Havana is blessed with accommodations of every stripe. All are run by one of the Cuban government’s five hotel groups, which assigns at least one star too many to its hotel ratings (thus a “four-star” hotel would be considered a three- or even two-star hotel in Europe or North America). After a few years of being overpriced, most hotels are now fairly priced.
The hotels listed have air-conditioned rooms with satellite TVs, telephones, and safes. Casas particulares (privite room rentals) have air-conditioning and private bathrooms, unless noted.
Location is important in choosing your hotel.
Habana Vieja puts you in the heart of the old city, within walking distance of Havana’s main tourist sights. A dozen or so colonial-era mansions administered by Habaguanex (www.habaguanexhotels.com) have opened after splendid makeovers, and there are some good, upscale, business-oriented hotels behind colonial facades.
Centro Habana, although offering few sites of interest, has three budget-oriented hotels close to the Prado and Habana Vieja; Cuba’s state tour agencies push the Hotel Deauville, used by many budget package-tour companies, but this gloomy cement tower is terrible and everyone who stays there has a complaint. This predominantly run-down residential district also has many casas particulares, but safety on the dark, rubble-strewn streets is a concern.
Vedado and Plaza de la Revolución offer mid-20th-century accommodations well situated for sightseeing, including several first-class modernist hotels with modest decor.

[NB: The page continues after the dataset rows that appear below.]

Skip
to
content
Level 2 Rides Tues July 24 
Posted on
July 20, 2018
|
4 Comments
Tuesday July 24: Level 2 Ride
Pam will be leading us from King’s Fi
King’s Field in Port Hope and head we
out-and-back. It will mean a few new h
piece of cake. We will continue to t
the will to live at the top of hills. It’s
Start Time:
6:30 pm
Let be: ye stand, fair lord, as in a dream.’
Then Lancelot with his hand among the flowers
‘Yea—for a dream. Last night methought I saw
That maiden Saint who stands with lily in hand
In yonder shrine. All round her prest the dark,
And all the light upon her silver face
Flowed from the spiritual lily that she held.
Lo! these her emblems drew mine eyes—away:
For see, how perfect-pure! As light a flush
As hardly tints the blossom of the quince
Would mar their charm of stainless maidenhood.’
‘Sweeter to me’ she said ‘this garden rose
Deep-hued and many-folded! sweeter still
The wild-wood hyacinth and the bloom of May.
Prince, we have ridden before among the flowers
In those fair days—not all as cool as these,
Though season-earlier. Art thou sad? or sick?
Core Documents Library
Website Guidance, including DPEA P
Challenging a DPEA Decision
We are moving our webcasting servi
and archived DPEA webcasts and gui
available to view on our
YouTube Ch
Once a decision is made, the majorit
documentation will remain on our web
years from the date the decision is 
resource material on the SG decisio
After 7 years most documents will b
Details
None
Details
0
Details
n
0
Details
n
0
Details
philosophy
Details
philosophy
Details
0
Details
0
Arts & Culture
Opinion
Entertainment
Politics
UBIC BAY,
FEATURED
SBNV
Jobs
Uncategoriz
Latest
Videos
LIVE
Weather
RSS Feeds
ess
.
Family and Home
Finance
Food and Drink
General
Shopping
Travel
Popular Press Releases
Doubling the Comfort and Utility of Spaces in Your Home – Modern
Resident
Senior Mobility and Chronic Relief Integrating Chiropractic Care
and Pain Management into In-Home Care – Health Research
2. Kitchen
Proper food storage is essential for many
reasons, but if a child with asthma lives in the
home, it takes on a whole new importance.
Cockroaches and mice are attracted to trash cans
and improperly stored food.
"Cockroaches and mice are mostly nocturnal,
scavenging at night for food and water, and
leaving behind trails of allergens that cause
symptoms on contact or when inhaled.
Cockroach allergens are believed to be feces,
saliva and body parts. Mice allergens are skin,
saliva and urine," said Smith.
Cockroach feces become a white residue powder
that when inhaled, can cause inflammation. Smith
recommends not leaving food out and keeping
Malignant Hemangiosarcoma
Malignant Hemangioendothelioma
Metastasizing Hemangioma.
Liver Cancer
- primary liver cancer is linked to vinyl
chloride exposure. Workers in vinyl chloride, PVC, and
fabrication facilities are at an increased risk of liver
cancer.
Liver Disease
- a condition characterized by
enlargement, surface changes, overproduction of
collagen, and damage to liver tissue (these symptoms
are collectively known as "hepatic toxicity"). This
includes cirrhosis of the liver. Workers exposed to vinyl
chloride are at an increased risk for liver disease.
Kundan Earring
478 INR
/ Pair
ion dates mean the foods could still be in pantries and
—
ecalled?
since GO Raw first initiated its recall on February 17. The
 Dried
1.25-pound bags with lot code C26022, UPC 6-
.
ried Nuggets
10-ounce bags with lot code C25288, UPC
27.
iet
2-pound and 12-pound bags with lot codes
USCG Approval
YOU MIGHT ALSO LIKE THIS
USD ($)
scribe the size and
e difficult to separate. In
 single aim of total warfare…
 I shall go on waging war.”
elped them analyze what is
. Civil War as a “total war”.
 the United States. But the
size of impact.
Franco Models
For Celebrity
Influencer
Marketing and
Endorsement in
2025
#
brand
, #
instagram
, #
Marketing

Vedado also has the best casas particulares.
Playa (Miramar and Beyond) has a number of moderate hotels popular with tour groups, as well as modern deluxe hotels aimed at business travelers. All are far away from the main tourist sights and you’ll need wheels or taxis to get around. One hotel to avoid is the Hotel Neptuno/Triton, dreary siblings that face consistent plumbing and other infrastructural problems.